- TUGAS YANG DIBERIKAN A:
Tolong perbarui bagian teks tentang Sukarno dan Islam yang dibuka dengan kata-kata berisi "Menurut Ridwan Lubis, sesuai" dan ditutup dengan "dengan prinsip-prinsip tersebut.". Tulis ulang bagian itu dengan mengganti "akal sehat" menjadi "nalar sehat".
- TUGAS YANG DIBERIKAN B:
Teruskan teks tentang Sukarno dan Islam mulai dari kalimat terakhirnya.

- KUTIPAN TEKS:
+ + +
Sumber foto: Istimewa
MAMA TANGKAS - Bagaimana pandangan Soekarno, sosok Proklamator Kemerdekaan Republik Indonesia tentang Islam? Sebuah buku hasil disertasi di Fakultas Pascasarjana Institut Agama Islam Negeri (IAIN) Syarif Hidayatullah, Jakarta, membedah persoalan ini. Buku berjudul "Sukarno dan Modernisme Islam" ini ditulis oleh M Ridwan Lubis dan diterbitkan oleh Komunitas Bamboe pada Juni 2010.
Ridwan Lubis dalam kata pengantarnya menyatakan bahwa disertasi yang diterbitkan buku ini diuji pada 14 Juli 1987. "Buku ini merupakan pemikiran Sukarno tentang Islam dan unsur-unsur pembaharuan yang dilakukannya," tulis Ridwan.
Menurut penyelidikan Ridwan, Sukarno tidak mengenyam pendidikan formal agama. Sumber pemikirannya hanya didapat dari pergaulannya dengan orang-orang seperti Tjokroaminoto, Ahmad Dahlan, dan orang-orang berpikiran maju lainnya saat itu.
“Sukarno memiliki kesulitan memahami ajaran Islam dari sumber aslinya, yaitu buku-buku berbahasa Arab. Bacaan utamanya adalah buku-buku yang ditulis dalam Bahasa Inggris. Metode berpikir yang paling banyak membentuk jalan pikirannya adalah pemikiran tokoh-tokoh pembaruan pemikiran Islam, seperti Amir Ali, Ahmad Khan dan lain-lain. Sebetulnya ia menerima jalan pikiran dari Timur-Tengah seperti Muhamamd Abduh, tetapi tidak sebanyak yang diterimanya dari pemikiran India dan Turki," kata Ridwan.
Berikut ini adalah beberapa gagasan pokok Soekarno dan Modernisme Islam sebagaimana tertuang dalam buku tersebut.
Sukarno menyoroti peran akal bebas dalam memahami ajaran Islam
Banyak tokoh dunia yang mempengaruhi Soekarno dalam memandang Islam, termasuk berbagai gerakan dan perkembangan pemikiran Islam yang tumbuh dan berkembang di Mesir, Turki, dan anak benua India.
Menurut Ridwan Lubis, sesuai dengan pola pikir Al-Afghani yang diturunkan oleh muridnya, Muhammad Abduh, yang menempatkan akal sehat dalam memahami ajaran Islam, Sukarno juga memahami Islam dengan prinsip-prinsip tersebut.
+ + +
- CUPLIKAN DATA:
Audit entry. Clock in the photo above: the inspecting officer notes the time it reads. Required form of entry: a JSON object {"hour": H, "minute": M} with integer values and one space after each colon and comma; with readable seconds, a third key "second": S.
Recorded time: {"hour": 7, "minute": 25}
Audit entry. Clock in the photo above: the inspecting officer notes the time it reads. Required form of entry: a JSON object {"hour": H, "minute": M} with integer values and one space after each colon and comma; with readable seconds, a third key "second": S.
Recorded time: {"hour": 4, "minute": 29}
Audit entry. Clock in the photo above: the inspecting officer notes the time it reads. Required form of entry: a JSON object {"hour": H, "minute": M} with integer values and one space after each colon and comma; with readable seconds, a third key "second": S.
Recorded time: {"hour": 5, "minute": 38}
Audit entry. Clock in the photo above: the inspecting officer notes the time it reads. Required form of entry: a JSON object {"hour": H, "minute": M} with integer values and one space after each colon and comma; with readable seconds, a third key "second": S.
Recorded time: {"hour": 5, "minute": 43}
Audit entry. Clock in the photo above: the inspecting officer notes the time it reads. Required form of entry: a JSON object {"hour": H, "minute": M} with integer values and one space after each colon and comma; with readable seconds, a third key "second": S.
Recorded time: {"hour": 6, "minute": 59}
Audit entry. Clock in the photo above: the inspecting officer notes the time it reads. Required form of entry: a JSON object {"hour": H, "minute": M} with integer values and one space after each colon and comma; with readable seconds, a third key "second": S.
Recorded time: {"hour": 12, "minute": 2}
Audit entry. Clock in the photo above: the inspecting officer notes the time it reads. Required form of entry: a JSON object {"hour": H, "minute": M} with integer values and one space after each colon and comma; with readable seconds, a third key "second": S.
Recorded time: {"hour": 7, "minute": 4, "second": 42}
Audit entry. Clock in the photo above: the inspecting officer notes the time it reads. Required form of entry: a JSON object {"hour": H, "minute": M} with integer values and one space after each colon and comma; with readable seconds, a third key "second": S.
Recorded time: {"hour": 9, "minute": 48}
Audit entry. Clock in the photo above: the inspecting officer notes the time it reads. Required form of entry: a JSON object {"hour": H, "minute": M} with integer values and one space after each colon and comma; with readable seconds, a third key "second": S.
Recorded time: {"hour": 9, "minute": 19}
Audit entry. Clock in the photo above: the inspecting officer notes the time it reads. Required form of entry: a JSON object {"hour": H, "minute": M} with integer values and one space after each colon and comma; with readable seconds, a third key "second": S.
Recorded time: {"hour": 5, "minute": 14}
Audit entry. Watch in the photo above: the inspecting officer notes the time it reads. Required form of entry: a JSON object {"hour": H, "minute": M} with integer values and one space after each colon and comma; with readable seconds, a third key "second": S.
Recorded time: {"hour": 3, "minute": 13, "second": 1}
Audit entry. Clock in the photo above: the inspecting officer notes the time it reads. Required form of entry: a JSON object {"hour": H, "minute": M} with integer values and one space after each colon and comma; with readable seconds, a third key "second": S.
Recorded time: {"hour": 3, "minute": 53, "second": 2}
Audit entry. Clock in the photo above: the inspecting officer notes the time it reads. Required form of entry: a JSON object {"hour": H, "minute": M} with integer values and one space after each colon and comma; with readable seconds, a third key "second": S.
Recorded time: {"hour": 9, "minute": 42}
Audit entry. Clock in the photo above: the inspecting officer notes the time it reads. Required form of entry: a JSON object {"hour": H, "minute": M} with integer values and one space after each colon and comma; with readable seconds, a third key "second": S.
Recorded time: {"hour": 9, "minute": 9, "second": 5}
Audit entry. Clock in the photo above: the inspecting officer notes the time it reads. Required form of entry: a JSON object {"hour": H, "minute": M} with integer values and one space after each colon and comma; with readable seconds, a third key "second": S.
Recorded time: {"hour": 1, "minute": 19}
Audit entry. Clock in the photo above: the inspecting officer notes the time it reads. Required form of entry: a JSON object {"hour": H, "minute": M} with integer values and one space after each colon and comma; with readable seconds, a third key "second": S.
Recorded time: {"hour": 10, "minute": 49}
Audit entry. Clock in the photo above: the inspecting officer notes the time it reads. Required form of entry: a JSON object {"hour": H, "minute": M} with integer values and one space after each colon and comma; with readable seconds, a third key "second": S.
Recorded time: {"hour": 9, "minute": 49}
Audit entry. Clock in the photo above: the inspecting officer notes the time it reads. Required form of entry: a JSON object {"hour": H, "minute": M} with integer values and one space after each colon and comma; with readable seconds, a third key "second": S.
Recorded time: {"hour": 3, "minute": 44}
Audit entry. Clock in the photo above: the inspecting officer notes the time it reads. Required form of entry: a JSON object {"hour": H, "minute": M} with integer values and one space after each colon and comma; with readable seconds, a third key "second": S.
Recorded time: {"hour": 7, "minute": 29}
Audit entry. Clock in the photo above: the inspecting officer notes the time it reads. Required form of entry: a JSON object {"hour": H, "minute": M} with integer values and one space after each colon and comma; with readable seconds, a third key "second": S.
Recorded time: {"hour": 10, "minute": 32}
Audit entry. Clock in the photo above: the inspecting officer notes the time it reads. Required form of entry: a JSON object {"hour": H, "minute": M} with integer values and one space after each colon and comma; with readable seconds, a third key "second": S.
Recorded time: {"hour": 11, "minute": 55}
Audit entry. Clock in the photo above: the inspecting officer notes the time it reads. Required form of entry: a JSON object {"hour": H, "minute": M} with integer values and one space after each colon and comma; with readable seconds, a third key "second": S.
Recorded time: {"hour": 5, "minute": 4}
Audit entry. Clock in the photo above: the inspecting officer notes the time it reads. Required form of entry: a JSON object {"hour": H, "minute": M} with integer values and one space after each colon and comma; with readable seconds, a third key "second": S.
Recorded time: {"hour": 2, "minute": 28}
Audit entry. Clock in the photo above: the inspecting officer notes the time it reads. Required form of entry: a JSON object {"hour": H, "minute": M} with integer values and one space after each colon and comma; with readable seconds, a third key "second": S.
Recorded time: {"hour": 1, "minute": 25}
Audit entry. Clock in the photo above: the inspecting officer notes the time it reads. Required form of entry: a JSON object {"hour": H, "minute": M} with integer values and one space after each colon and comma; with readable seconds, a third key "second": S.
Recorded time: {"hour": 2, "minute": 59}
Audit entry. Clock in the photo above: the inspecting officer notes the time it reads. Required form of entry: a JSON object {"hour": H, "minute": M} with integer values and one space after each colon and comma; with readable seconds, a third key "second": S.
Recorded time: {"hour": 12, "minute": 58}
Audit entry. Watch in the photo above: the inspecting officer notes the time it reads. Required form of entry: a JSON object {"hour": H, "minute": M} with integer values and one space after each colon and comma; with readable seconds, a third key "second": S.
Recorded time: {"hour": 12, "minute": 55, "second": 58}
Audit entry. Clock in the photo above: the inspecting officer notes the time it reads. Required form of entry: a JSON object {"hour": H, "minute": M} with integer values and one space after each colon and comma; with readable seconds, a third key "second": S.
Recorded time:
+ + +
- HASIL TUGAS A:
Menurut Ridwan Lubis, sesuai dengan pola pikir Al-Afghani yang diturunkan oleh muridnya, Muhammad Abduh, yang menempatkan nalar sehat dalam memahami ajaran Islam, Sukarno juga memahami Islam dengan prinsip-prinsip tersebut.

- HASIL TUGAS B:
Dalam pikiran Sukarno, akal dan Islam sama-sama bertujuan untuk membimbing kehidupan manusia, oleh karena itu keduanya harus bekerja sama untuk saling menguatkan. Cara berpikir di atas menjadi dasar kerangka berpikir Soekarno dalam membahas bagian-bagian dari ajaran Islam.
Tiga Kerangka Pemikiran Sukarno tentang Islam oleh Bernard Dahm
Bernard Dahm, sejarawan Jerman yang menulis biografi Sukarno untuk disertasinya, menyimpulkan bahwa ada tiga kerangka pemikiran Sukarno tentang Islam. Ketiga hal tersebut antara lain; (1) tidak ada agama selain Islam yang lebih menekankan persamaan; (2) tidak ada agama selain Islam yang lebih sederhana dan rasional; (3) Islam adalah kemajuan.
Menurut Bernard Dahm, prinsip pertama yang dikemukakan oleh Sukarno dalam suratnya dari Ende kepada Ahmad Hassan pada tanggal 1 Desember 1934 sebagai berikut:
“Walaupun Islam zaman sekarang menghadapi soal-soal jang beribu-ribu kali lebih besar dan lebih sulit daripada soal ‘saijid’ itu, maka toch menurut kejakinan saja, salah satu ketjelaan Islam zaman sekarang ini, aialah pengeramatan manusia jang menghampiri kemusjrikan itu. Alasan-alasan kamu ‘saijid’, mitsalnja mereka punja brosur “Bukti Kebenaran”, saja sudah batja, tetapi ta’ bisa mejakinkansaja. Tersesatlah orang mengira bahwa Islam mengenai suatu ‘Islam Aristocratie’. Tidak ada suatu agama jang menghendaki kesamarataan lebih daripada Islam. Pengeramatan manusia itu adalah satu sebab jang mematahkan djiwanja sesuatu agama dan umat oleh karena pengeramatan manusia itu melanggar tauhid. Kalau tauhid rapuh, datanglah kebentjanaan."
Ridwan Lubis mencatat bahwa pernyataan Soekarno bahwa tidak ada agama yang menginginkan kesetaraan lebih dari Islam dibuat ketika membahas konflik antara sayid dan non-sayid Arab. Namun, ia menerapkan prinsip ini dalam memahami prinsip kesetaraan umat manusia dalam pandangan ajaran Islam.
Dalam catatan kakinya, Ridwan menjelaskan bahwa: konflik antara sayid dan non sayid berkembang di dalam organisasi Jamiat Khair. Dengan masuknya guru-guru baru ke dalam organisasi ini, timbul perbedaan pendapat di antara mereka, ada yang menginginkan kesetaraan antar sesama mukmin tanpa memandang asal usulnya, ada pula yang tetap pada pola lama, yaitu mengutamakan golongan sayid. Pendapat pertama disuarakan oleh kelompok reformis seperti Al-Irsyad. Pendapat kedua didukung oleh kelompok pesantren. Kelompok pembaharu menganut prinsip demokrasi, pesantren didasarkan pada keutamaan hamba Allah.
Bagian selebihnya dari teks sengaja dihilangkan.